▶ [Source information]:
>>
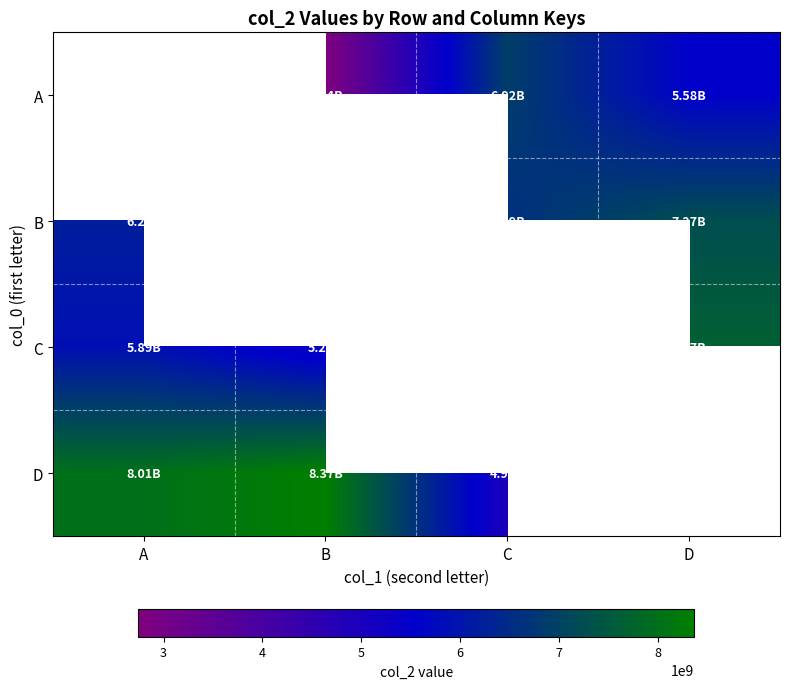

How many data points in B are less than 6591866542?

1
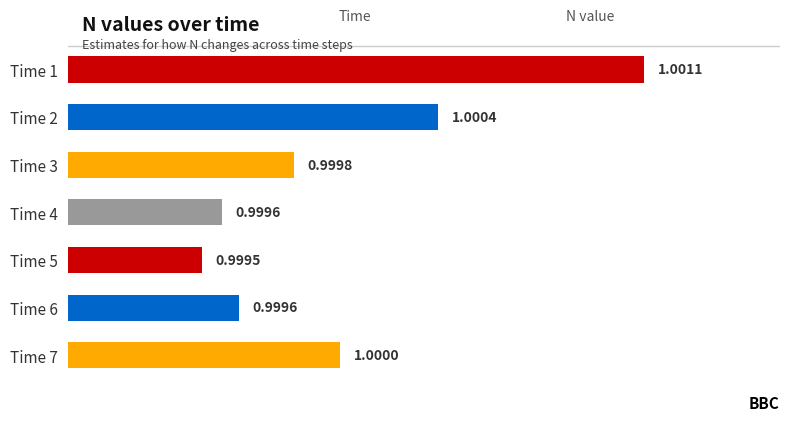

Which has a higher value, Time 1 or Time 6?

Time 1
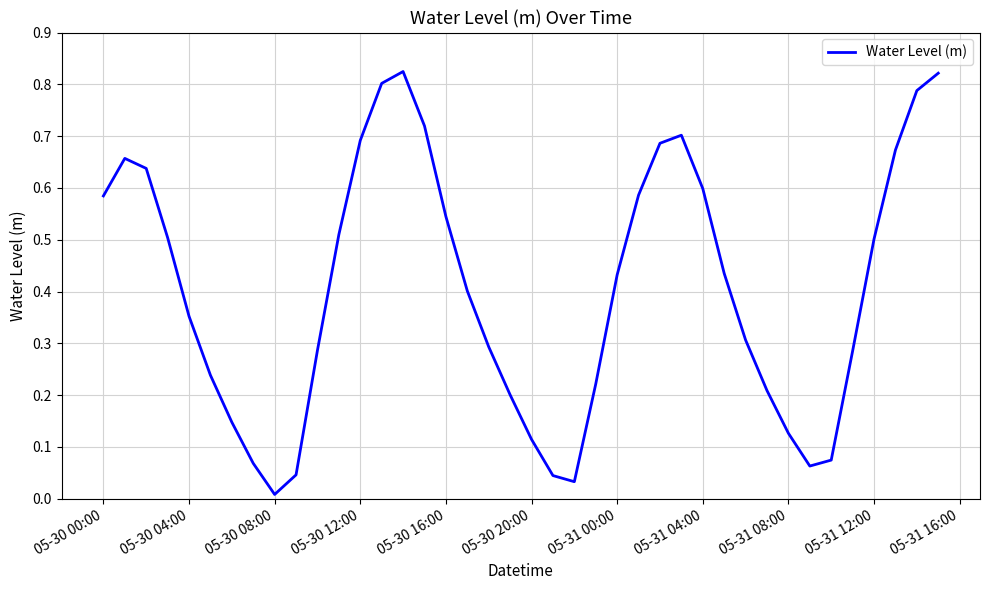

What is the difference between the second highest and minimum values?

0.8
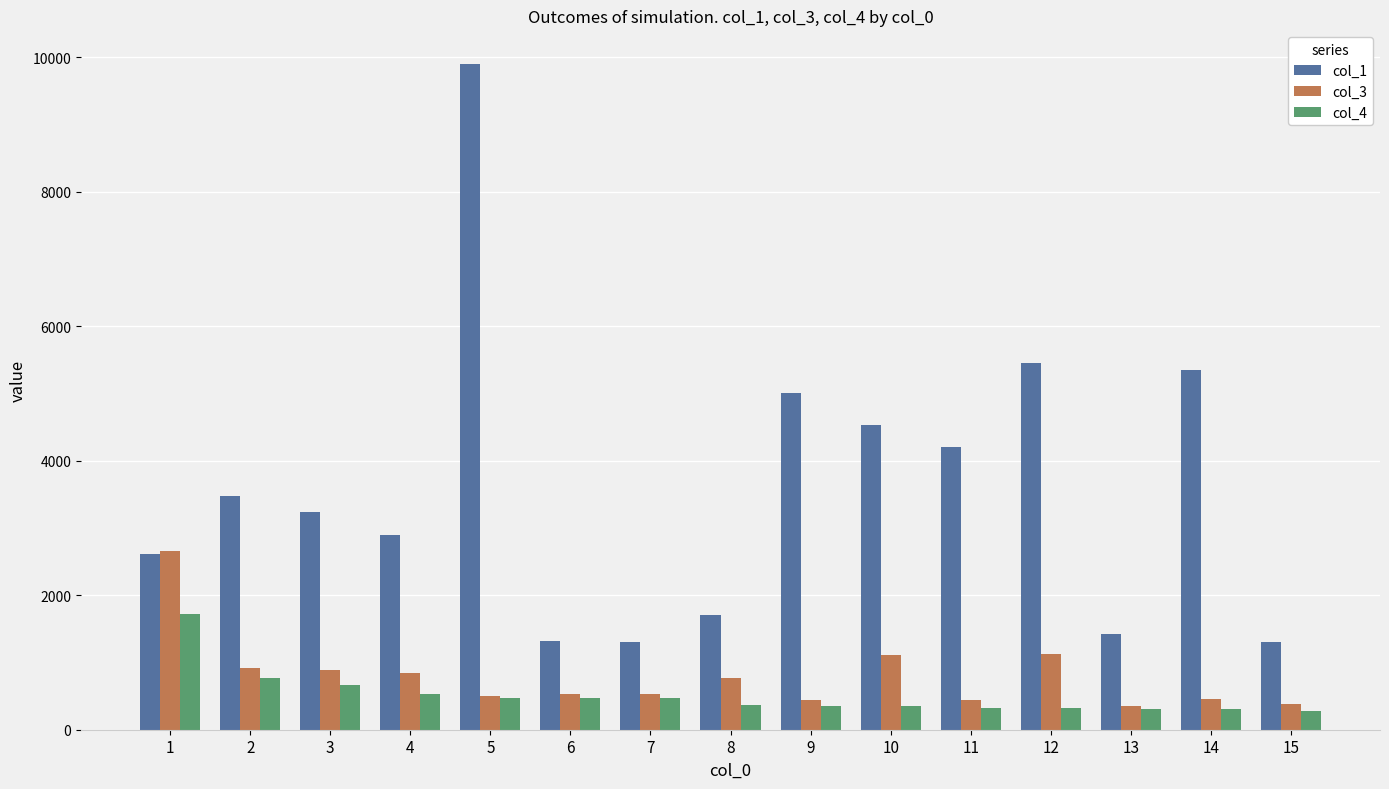

How many bars are there in total?

45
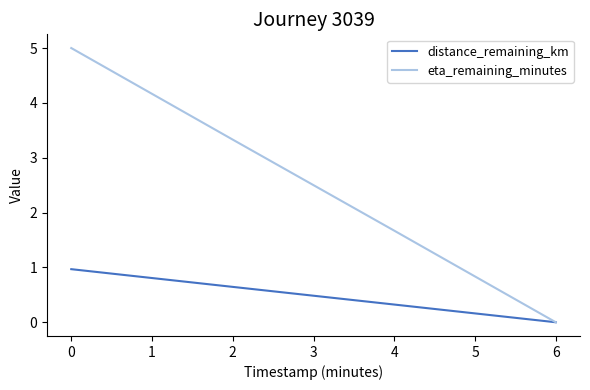

Which series has the largest total across all categories?

eta_remaining_minutes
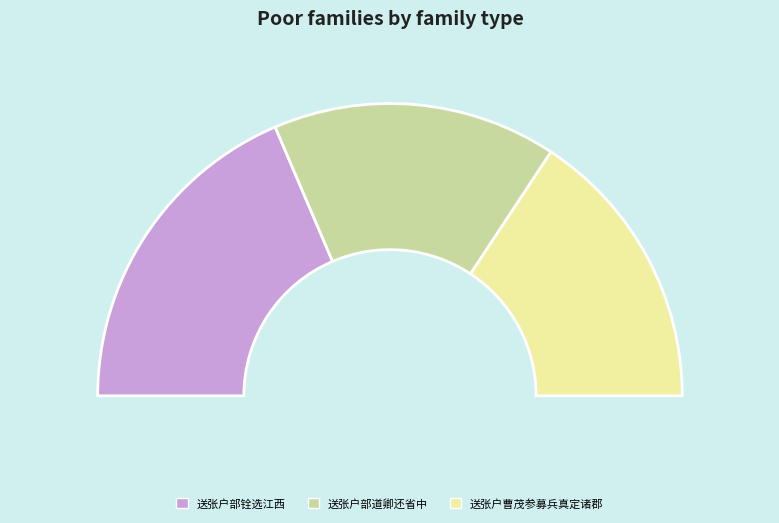

Count the number of slices in the pie.

3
<<
Filter the material above down to every line that contains the word "total", treating uppercase and lowercase as different.

How many bars are there in total?
Which series has the largest total across all categories?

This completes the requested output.